NEW DELHI (Reuters) - Forty years after he helped rescue the world from growing famine and a deepening gloom over the future of food supplies, Monkombu Sambasivan Swaminathan is once again agitating for revolution — this time a perpetual one.
The 82-year-old scientist, dubbed here the father of the Green Revolution for helping development a hybrid wheat seed that allowed Indian farmers to dramatically increase yields, says the current food crisis offers the world a chance to put farmers on the right road to unending growth.
In the twenty-first century’s “Evergreen Revolution,” as he calls it, conservation farming and green technology will bring about sustainable change that could allow India to become an even bigger supplier of food to the world.
“I’m very happy now, because in every crisis is an opportunity,” he told Reuters at his government apartment in the heart of New Delhi, a perk of his membership in India’s upper house. “This time it will lead to an evergreen revolution.”
That would be welcome news for the millions of impoverished people and food-importing nations who are struggling to cope with the surge in basic crop prices over the last year, caused in part by protectionist trade bans by some exporters, including India.
This year’s near trebling in the price of rice — the main staple for most of the world’s poor — has driven the issue home. It has triggered riots in Haiti and raised the risk of starvation for the hundreds of millions who depend on subsidized foods.
With anxiety over food supply running higher than anytime since the 1960s, the former Cambridge scholar is busier than ever, just as passionate and in high demand.
“My wife says I have a one-track mind,” he said during an interview squeezed between a meeting with an analyst from Asian brokerage CLSA and a consultation with a pack of regional politicians.

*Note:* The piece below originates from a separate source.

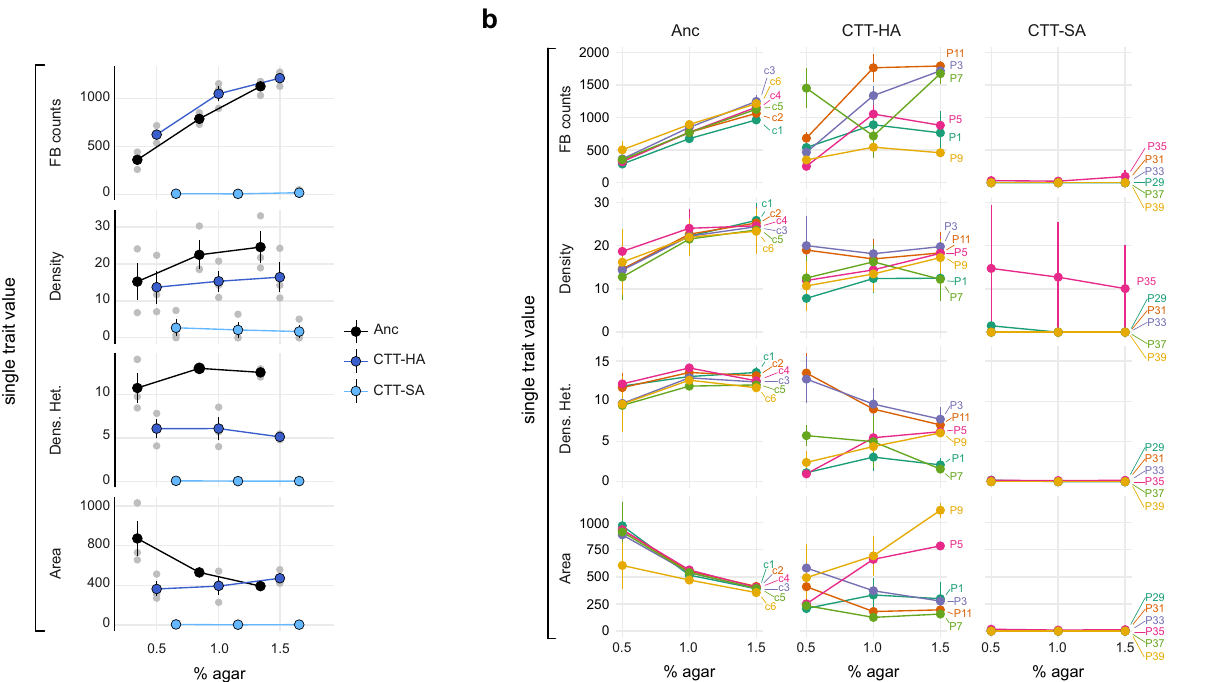
Fig. 3 Deterministic and stochastic evolution of latent reaction norms. Reaction norms of four morphological traits across three agar concentrations (0.5, 1.0, and 1.5%, x-axis in both panels). a Reaction norms across ancestral clones (black circles and lines) and treatment-level average trait values (CTT-HA and CTT-SA evolved populations, dark and light blue circles and lines, respectively). n = 3 independent replicates (gray circles). b Reaction norms for each individual Anc sub-clone (c1 – c6) and each TS-abiotic evolved population across the three biological replicates ( n = 3). Labels at the end of each reaction norm indicate the identity of the ancestral clone or evolved population. In both a and b , large circles and error bars indicate the mean ± SEM, respectively. (Signi fi cance of variables ’ contribution and their interaction were calculated for both a and b with two-way ANOVA. Employed models and results of all comparisons are reported in Data Fig.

His wife Mina, a women’s rights campaigner who met Swaminathan in Cambridge over 50 years ago, enforces quiet time during his daily siesta, part of a regime that helps give him the energy and focus of a man several decades his junior. A slight stoop and white hair are rare signs of his advanced age.
TAKING CUES FROM 1960s
Today’s crisis is still far from that of the 1960s, when China was engulfed in deadly famine and India barely got by on hand-to-mouth imports, reviving the grim Malthusian view that the world’s population was expanding too quickly to feed itself.

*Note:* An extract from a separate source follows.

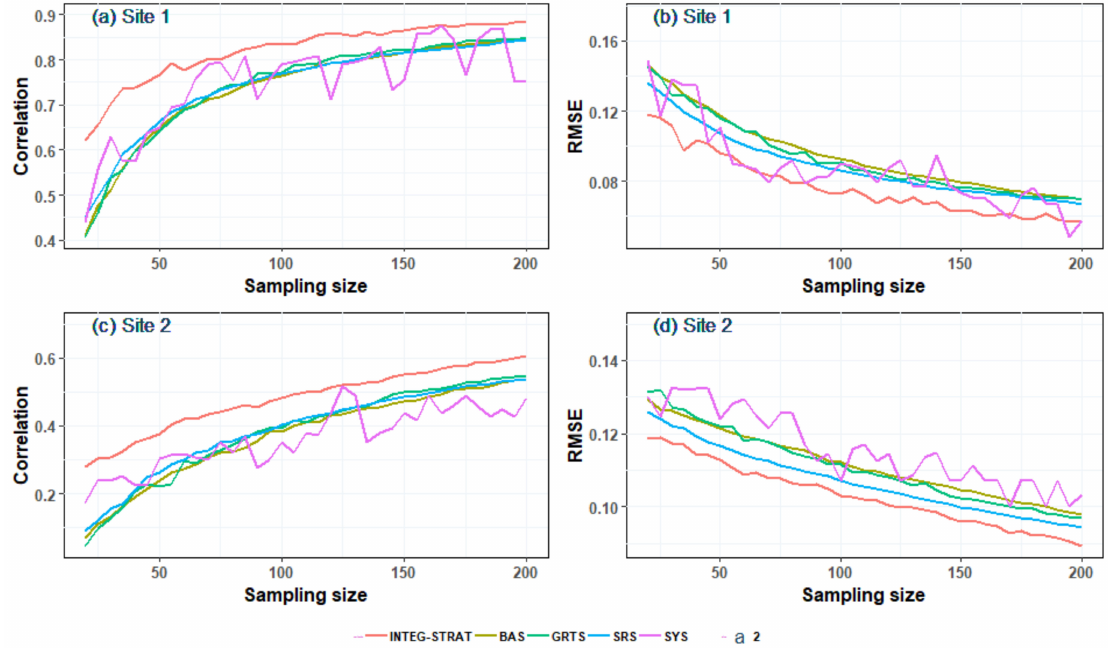
Figure 6. Comparing of the correlation and RMSE between the NDVI image and the interpolated surface: ( a , c ) correlation and ( b , d ) RMSE at sites 1 and 2,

Back then, Swaminathan, a young scientist who turned down plumb positions in academia and the government to work in agriculture research, helped cross-breed wheat seeds that allowed India to more than treble its annual crop in just 15 years.
U.S. production has risen only about a third since then.

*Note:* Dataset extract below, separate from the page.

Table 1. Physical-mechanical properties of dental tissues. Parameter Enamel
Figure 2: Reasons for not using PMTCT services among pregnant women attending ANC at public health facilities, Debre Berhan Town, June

Scientists in the Philippines had also developed a super strain of rice at the same time, and better irrigation and use of fertilizer helped pull India back from the brink of famine.
But Swaminathan says that some seeds of the current crisis were sown in his own revolutionary heyday.
“The Green Revolution created a sense of euphoria that we have solved our production problem. Now we have a plateau in production and productivity. We have a problem of under investment in rural infrastructure,” he says.
With genetically advanced seeds, farmers overlooked the potential ecological damage of heavy fertilizer use, the drop in water tables due to heavier irrigation and the impact of repeated crop cycles on soil quality.
He believes we’ve learned from those lessons, and the next wave of improvements will have environmental considerations at their core, without the need to return to the genetics lab.
“A short-term gain will have to be a long-term disaster in agriculture,” says Swaminathan, who held a series of leadership roles in world agriculture organizations before establishing his non-profit Chennai-based M.S. Swaminathan Research Foundation 20 years ago to promote farm growth that will aid the poor, particularly women, and bio-diversity.
But not all his ideas are popular.
Some abroad are unimpressed by his focus on India’s self-sufficiency as the primary goal, and those at home question the cultivation of more easily grown foods such as courser grains rather than finer, more costly wheat or rice.
“Would you eat them?” India’s food secretary T. Nand Kumar asked earlier this week.
Not that Swaminathan has given up on the staples.
In a world threatened by rising temperatures, he says India should grow more rice rather than wheat, the latter of which India was forced to import over the past two years.
“Wheat is a gamble in temperatures... Rice is going to be the savior crop in the era of climate change,” he said.
With a host of measures suggested to kickstart the struggling sector, Swaminathan believes farmers should be allowed to play a pivotal role in leading the change, though he regrets it took a crisis to finally shift the world’s attention back to the land.
“Only when disasters come, farmers become important.”